Start of Block
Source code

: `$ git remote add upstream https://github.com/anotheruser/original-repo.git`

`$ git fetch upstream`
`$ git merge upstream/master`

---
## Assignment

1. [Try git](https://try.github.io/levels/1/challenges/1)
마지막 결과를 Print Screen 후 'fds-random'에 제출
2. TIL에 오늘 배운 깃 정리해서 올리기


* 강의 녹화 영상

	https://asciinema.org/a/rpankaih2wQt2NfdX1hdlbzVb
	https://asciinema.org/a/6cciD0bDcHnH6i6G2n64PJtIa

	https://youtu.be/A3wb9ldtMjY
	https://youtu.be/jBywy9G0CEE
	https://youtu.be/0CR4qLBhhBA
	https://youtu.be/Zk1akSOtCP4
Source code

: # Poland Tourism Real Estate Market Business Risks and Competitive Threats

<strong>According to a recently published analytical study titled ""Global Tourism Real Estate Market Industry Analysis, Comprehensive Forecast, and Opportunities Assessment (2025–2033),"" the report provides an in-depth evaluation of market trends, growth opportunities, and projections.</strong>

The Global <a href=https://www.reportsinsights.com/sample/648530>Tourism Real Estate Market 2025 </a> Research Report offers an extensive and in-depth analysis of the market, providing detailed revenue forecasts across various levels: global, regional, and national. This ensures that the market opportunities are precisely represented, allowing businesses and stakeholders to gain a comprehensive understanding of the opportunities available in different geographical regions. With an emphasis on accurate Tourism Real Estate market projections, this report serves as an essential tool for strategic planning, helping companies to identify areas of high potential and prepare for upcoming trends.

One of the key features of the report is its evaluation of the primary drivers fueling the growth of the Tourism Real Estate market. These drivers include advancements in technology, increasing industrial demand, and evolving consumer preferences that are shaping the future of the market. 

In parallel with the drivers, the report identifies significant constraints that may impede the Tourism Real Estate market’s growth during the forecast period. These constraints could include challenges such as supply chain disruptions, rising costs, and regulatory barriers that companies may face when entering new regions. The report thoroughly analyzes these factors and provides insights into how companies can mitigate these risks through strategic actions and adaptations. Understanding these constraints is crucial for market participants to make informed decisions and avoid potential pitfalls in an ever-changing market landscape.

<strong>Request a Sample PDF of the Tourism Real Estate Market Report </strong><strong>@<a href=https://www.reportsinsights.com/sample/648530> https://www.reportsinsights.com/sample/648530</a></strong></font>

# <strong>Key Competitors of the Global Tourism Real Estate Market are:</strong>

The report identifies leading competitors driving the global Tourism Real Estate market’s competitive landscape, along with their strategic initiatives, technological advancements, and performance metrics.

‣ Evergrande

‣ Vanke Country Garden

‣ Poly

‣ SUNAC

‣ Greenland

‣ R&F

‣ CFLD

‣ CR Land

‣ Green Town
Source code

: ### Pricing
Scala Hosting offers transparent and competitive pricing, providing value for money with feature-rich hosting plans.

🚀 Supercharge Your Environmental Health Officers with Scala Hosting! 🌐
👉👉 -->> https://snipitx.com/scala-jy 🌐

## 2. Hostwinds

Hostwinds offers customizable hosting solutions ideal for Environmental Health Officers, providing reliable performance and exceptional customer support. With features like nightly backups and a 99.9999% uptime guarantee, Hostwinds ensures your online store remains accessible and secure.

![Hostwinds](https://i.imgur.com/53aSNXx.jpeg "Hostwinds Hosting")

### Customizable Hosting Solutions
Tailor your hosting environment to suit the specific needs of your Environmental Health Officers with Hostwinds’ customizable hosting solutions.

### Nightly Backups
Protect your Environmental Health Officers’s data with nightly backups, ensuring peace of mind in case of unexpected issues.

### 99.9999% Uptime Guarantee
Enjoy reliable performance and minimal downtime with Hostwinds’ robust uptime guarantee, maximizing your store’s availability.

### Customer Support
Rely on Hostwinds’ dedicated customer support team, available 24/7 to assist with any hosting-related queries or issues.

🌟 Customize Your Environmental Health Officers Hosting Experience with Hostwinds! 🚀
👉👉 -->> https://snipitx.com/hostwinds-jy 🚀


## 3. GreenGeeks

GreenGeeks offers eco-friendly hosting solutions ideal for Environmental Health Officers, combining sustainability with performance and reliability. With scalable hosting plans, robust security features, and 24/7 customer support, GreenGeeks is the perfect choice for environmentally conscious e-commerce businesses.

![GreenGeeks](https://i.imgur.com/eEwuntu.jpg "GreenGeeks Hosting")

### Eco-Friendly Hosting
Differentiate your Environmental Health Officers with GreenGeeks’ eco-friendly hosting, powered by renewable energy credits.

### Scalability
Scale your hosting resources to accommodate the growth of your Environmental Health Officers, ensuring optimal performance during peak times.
End of Block
ASSIGNMENT →
Return every line of the records that contains the word "companies", matching its case exactly.

SOLUTION TO THIS PROBLEM →
The Global <a href=https://www.reportsinsights.com/sample/648530>Tourism Real Estate Market 2025 </a> Research Report offers an extensive and in-depth analysis of the market, providing detailed revenue forecasts across various levels: global, regional, and national. This ensures that the market opportunities are precisely represented, allowing businesses and stakeholders to gain a comprehensive understanding of the opportunities available in different geographical regions. With an emphasis on accurate Tourism Real Estate market projections, this report serves as an essential tool for strategic planning, helping companies to identify areas of high potential and prepare for upcoming trends.
In parallel with the drivers, the report identifies significant constraints that may impede the Tourism Real Estate market’s growth during the forecast period. These constraints could include challenges such as supply chain disruptions, rising costs, and regulatory barriers that companies may face when entering new regions. The report thoroughly analyzes these factors and provides insights into how companies can mitigate these risks through strategic actions and adaptations. Understanding these constraints is crucial for market participants to make informed decisions and avoid potential pitfalls in an ever-changing market landscape.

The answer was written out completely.